I made some notes as I read the winner. Is Tom Everitt on here? Should I send these somewhere?
2.2: The description of ξ is a bit odd—it seems like w_ν is your actual prior over models.
2.4: I’m not totally sold on some parts where it seems like you equate agents and policies. I think the thing we want to compare is not the difference in utility given the same policy, but the difference in true utility between policies that are chosen.
If the human and the AI have the same utility-maximizing policy, they can have nonzero “misalignment” if they have different standard deviations in utility. Meanwhile, even if there is zero misalignment on policy π, that might not be the utility-maximizing policy for the AI.
Should footnote 1 read CA rather than MA?
3.5: It seems like an agent is incentivized to create the extra observation systems, and then encode the important facts about the world within delusional high-reward states of the original observation channel, even assuming it still has to use the original observation and action channels. But it might not even require that facade—a corruption-aware system might notice that a policy that involves changing its hardware and how it uses it will get it larger rewards even according to the original utility function over percepts—beneficial corruption, if you will.
5.5: Decoupled data is nice, but I’m concerned that it’s not fully addressing the issue it gets brought up to address, which is fundamentally the issue of induction—how to predict reward for novel situations. An agent can learn as much as it wants about human preferences over normal states of the world, you can even tell it “stories” about unseen states, but it can still be misaligned on novel states never mentioned by humans. The issue is not just about the data the agent sees, but about how it interprets it.
5.5.3: For the counterfactual “default” policy, there are still some unsolved problems with matching human intuition. The classic example is an agent whose default policy is no output—and so it thinks that the default state of the world is the programmers acting confused and trying to fix the agent, because that’s what happens with the default policy.
5.6: (thinking about fig. 5.2) I’m hesitant to call any of these paths aligned, and I think it has to do with the difference between good agent design and successful learning of human values. This is a bit related to the inductive problem that I don’t think decoupled data fully addresses—it’s possible for one to code up something that tries to learn from humans, and successfully learns and faithfully maximizes some value function, but that value function is not the human value function. But this problem is quite ill-understood—most current work on it focuses on “corrigibility” in the intuitive sense of being willing to defer to humans even after you think you’ve learned human preferences.

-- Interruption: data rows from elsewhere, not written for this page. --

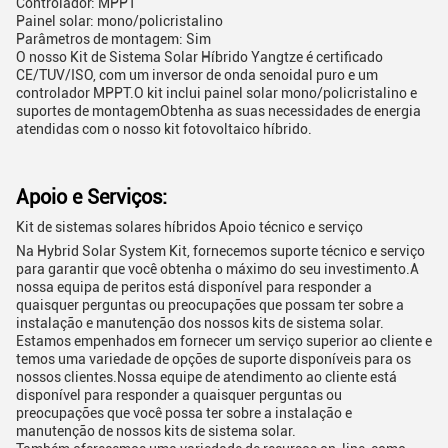
Controlador: MPPT
Painel solar: mono/policristalino
Parâmetros de montagem: Sim
O nosso Kit de Sistema Solar Híbrido Yangtze é certificado
CE/TUV/ISO, com um inversor de onda senoidal puro e um
controlador MPPT.O kit inclui painel solar mono/policristalino e
suportes de montagemObtenha as suas necessidades de energia
atendidas com o nosso kit fotovoltaico híbrido.
Apoio e Serviços:
Kit de sistemas solares híbridos Apoio técnico e serviço
Na Hybrid Solar System Kit, fornecemos suporte técnico e serviço
para garantir que você obtenha o máximo do seu investimento.A
nossa equipa de peritos está disponível para responder a
quaisquer perguntas ou preocupações que possam ter sobre a
instalação e manutenção dos nossos kits de sistema solar.
Estamos empenhados em fornecer um serviço superior ao cliente e
temos uma variedade de opções de suporte disponíveis para os
nossos clientes.Nossa equipe de atendimento ao cliente está
disponível para responder a quaisquer perguntas ou
preocupações que você possa ter sobre a instalação e
manutenção de nossos kits de sistema solar.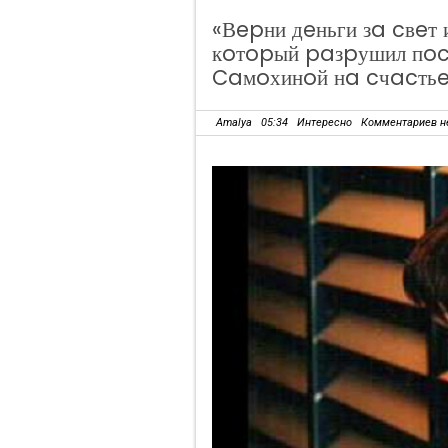
«Вepни дeньги зa cвeт и
кoтopый paзpушил пo
Caмoхинoй нa cчacть
Amalya
05:34
Интересно
Комментариев н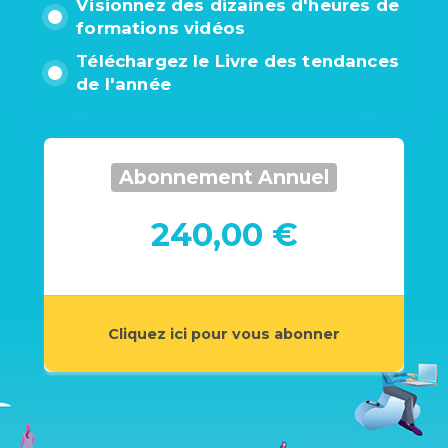
Visionnez des dizaines d'heures de
formations vidéos
Téléchargez le Livre des tendances
de l'année
Abonnement Annuel
240,00 €
Cliquez ici pour vous abonner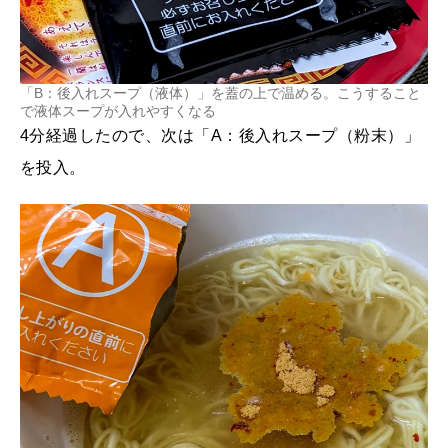
「B：後入れスープ（液体）」を蓋の上で温める。こうすること
で液体スープが入れやすくなる
4分経過したので、次は「A：後入れスープ（粉末）」
を投入。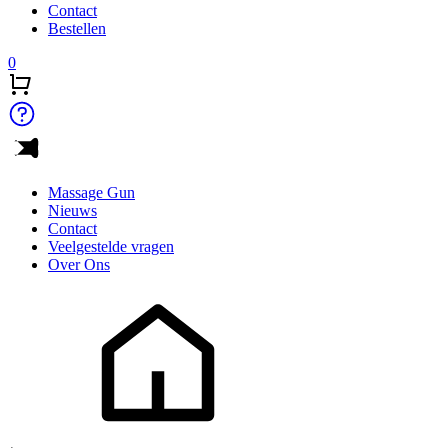
Contact
Bestellen
0
Massage Gun
Nieuws
Contact
Veelgestelde vragen
Over Ons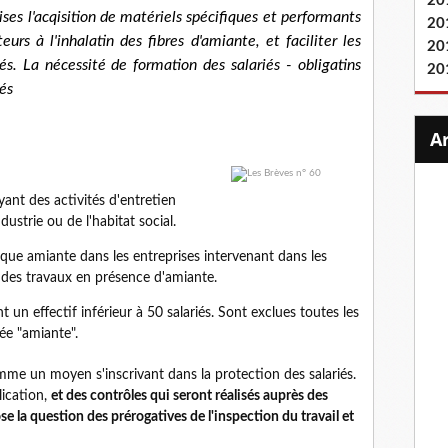
20
ses l'acqisition de matériels spécifiques et performants
20
eurs à l'inhalatin des fibres d'amiante, et faciliter les
20
s. La nécessité de formation des salariés - obligatins
20
nés
yant des activités d'entretien
ustrie ou de l'habitat social.
risque amiante dans les entreprises intervenant dans les
r des travaux en présence d'amiante.
nt un effectif inférieur à 50 salariés. Sont exclues toutes les
ée "amiante".
mme un moyen s'inscrivant dans la protection des salariés.
lication,
et des contrôles qui seront réalisés auprès des
se la question des prérogatives de l'inspection du travail et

I made some notes as I read the winner. Is Tom Everitt on here? Should I send these somewhere?
2.2: The description of ξ is a bit odd—it seems like w_ν is your actual prior over models.
2.4: I’m not totally sold on some parts where it seems like you equate agents and policies. I think the thing we want to compare is not the difference in utility given the same policy, but the difference in true utility between policies that are chosen.
If the human and the AI have the same utility-maximizing policy, they can have nonzero “misalignment” if they have different standard deviations in utility. Meanwhile, even if there is zero misalignment on policy π, that might not be the utility-maximizing policy for the AI.
Should footnote 1 read CA rather than MA?
3.5: It seems like an agent is incentivized to create the extra observation systems, and then encode the important facts about the world within delusional high-reward states of the original observation channel, even assuming it still has to use the original observation and action channels. But it might not even require that facade—a corruption-aware system might notice that a policy that involves changing its hardware and how it uses it will get it larger rewards even according to the original utility function over percepts—beneficial corruption, if you will.
5.5: Decoupled data is nice, but I’m concerned that it’s not fully addressing the issue it gets brought up to address, which is fundamentally the issue of induction—how to predict reward for novel situations. An agent can learn as much as it wants about human preferences over normal states of the world, you can even tell it “stories” about unseen states, but it can still be misaligned on novel states never mentioned by humans. The issue is not just about the data the agent sees, but about how it interprets it.
5.5.3: For the counterfactual “default” policy, there are still some unsolved problems with matching human intuition. The classic example is an agent whose default policy is no output—and so it thinks that the default state of the world is the programmers acting confused and trying to fix the agent, because that’s what happens with the default policy.
5.6: (thinking about fig. 5.2) I’m hesitant to call any of these paths aligned, and I think it has to do with the difference between good agent design and successful learning of human values. This is a bit related to the inductive problem that I don’t think decoupled data fully addresses—it’s possible for one to code up something that tries to learn from humans, and successfully learns and faithfully maximizes some value function, but that value function is not the human value function. But this problem is quite ill-understood—most current work on it focuses on “corrigibility” in the intuitive sense of being willing to defer to humans even after you think you’ve learned human preferences.
Thanks for your comments, much appreciated! I’m currently in the middle of moving continents, will update the draft within a few weeks.